___ EXTRAIT DU TEXTE ___

Que les enfants vivent la moitié du temps chez leur père est plus fréquent dans la classe moyenne supérieure. | Photo: Madelon Verdoorn

Deux week-ends par mois et une partie des vacances scolaires chez le père, le quotidien et tout le reste chez la mère: ce modèle de garde des enfants après une séparation semble désormais progressivement disparaître. Depuis quelques années, la garde alternée gagne en importance. La Confédération a révisé les dispositions du Code civil relatives à la responsabilité parentale conjointe: il est explicitement prévu depuis 2017 qu’un parent ou un enfant puisse demander au tribunal ou à l’autorité compétente d’examiner la possibilité d’une garde alternée. Une initiative parlementaire souhaite encourager davantage cette pratique, car ces arrangements familiaux plus égalitaires ne se développent que lentement. Les solutions véritablement 50-50, dans lesquelles les enfants vivent la moitié du temps avec leur père et l’autre moitié avec leur mère, sont encore très peu adoptées.

Il est cependant difficile d’obtenir des chiffres précis sur la diffusion de la garde partagée en Suisse. Pour commencer, il n'existe aucune définition reconnue de manière générale et juridiquement contraignante de ce concept. Son interprétation courante en Suisse est que les enfants passent au moins un tiers du temps chez chaque parent. De plus, les statistiques ne disent pas grand-chose sur les arrangements réels dans la pratique. «Il existe un écart considérable entre les accords conclus par les parents ou les décisions rendues par les tribunaux et la réalité vécue», note Heidi Stutz du bureau d’études BASS à Berne, spécialisé dans les politiques du travail et sociales.

___ DONNÉES FOURNIES ___

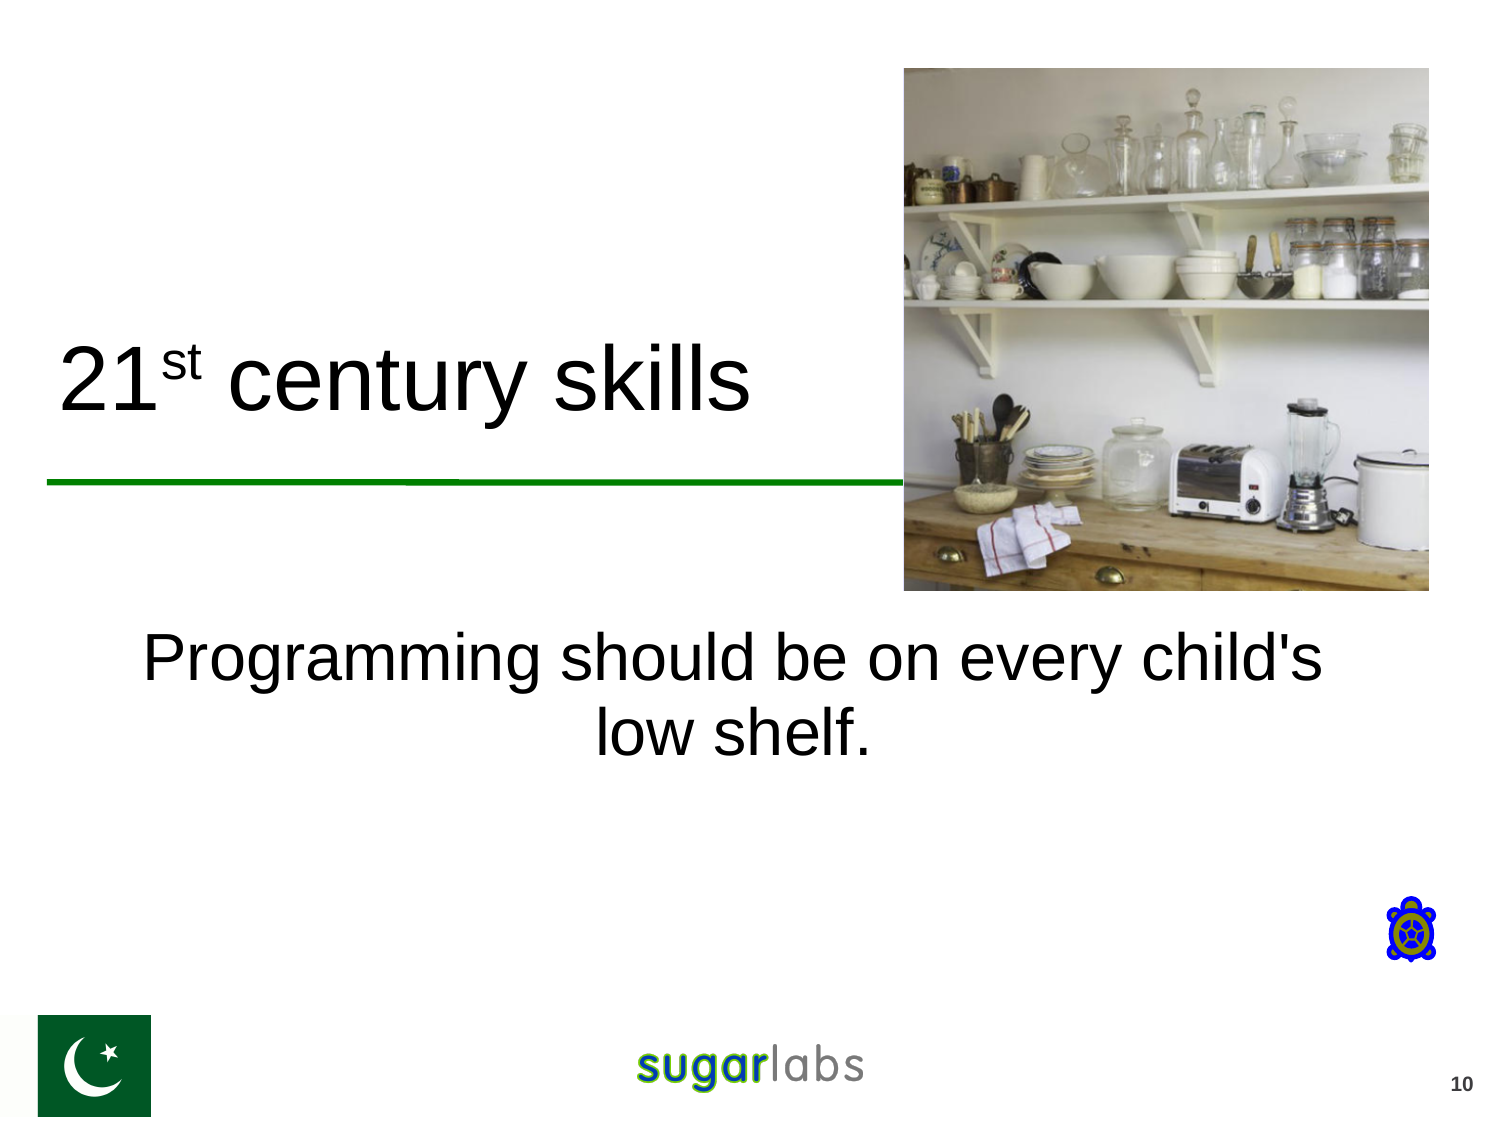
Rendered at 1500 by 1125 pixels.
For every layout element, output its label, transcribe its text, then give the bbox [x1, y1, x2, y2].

___

## EXERCICE PROPOSÉ A
Résumez en deux phrases l'extrait sur la garde alternée.
## EXERCICE PROPOSÉ B
Imprimez le passage de l'extrait sur la garde alternée commençant par « Il est cependant » et se terminant par « travail et sociales. ».
Les données constituent un matériau indépendant de l'extrait.

## CORRIGÉ DÉTAILLÉ A
Le modèle où les enfants vivent au quotidien chez la mère et passent deux week-ends par mois chez le père recule au profit de la garde alternée, que le Code civil révisé permet explicitement de demander depuis 2017, même si les solutions véritablement 50-50 restent encore très peu adoptées. Il est toutefois difficile d'obtenir des chiffres précis sur sa diffusion en Suisse, faute de définition reconnue et juridiquement contraignante et parce que les statistiques disent peu de chose sur les arrangements réels.

## CORRIGÉ DÉTAILLÉ B
Il est cependant difficile d’obtenir des chiffres précis sur la diffusion de la garde partagée en Suisse. Pour commencer, il n'existe aucune définition reconnue de manière générale et juridiquement contraignante de ce concept. Son interprétation courante en Suisse est que les enfants passent au moins un tiers du temps chez chaque parent. De plus, les statistiques ne disent pas grand-chose sur les arrangements réels dans la pratique. «Il existe un écart considérable entre les accords conclus par les parents ou les décisions rendues par les tribunaux et la réalité vécue», note Heidi Stutz du bureau d’études BASS à Berne, spécialisé dans les politiques du travail et sociales.